» **TASK DETAILS**
The answer is to be the data that follows, transcribed exactly, minus its pictures.

» **LISTED RECORDS**
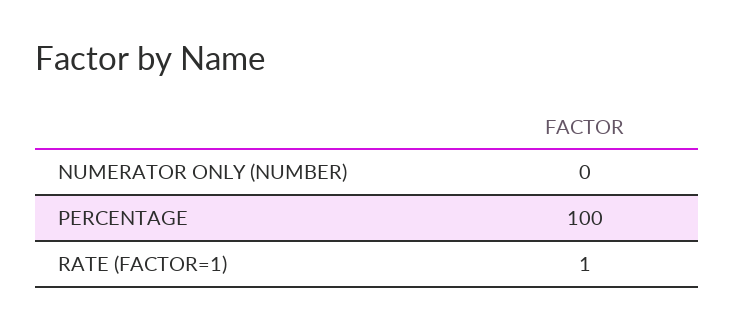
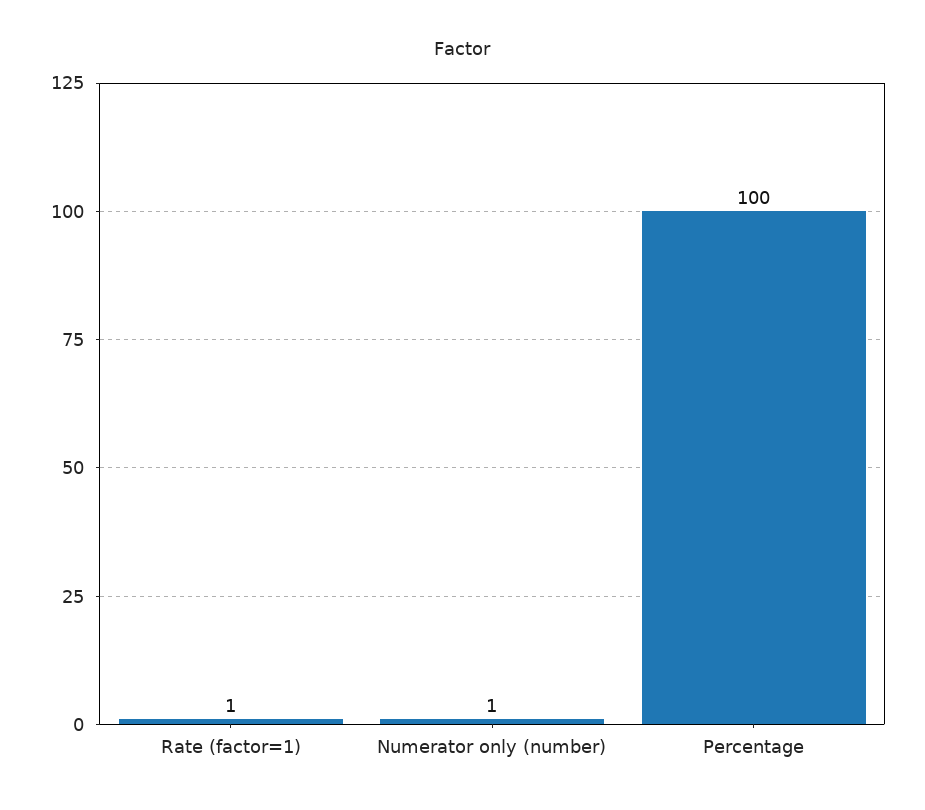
  {
-   "NUMERATOR ONLY (NUMBER)": 0,
+   "NUMERATOR ONLY (NUMBER)": 1,
    "PERCENTAGE": 100,
    "RATE (FACTOR=1)": 1
  }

» **ANSWER TO THIS TASK**
  {
-   "NUMERATOR ONLY (NUMBER)": 0,
+   "NUMERATOR ONLY (NUMBER)": 1,
    "PERCENTAGE": 100,
    "RATE (FACTOR=1)": 1
  }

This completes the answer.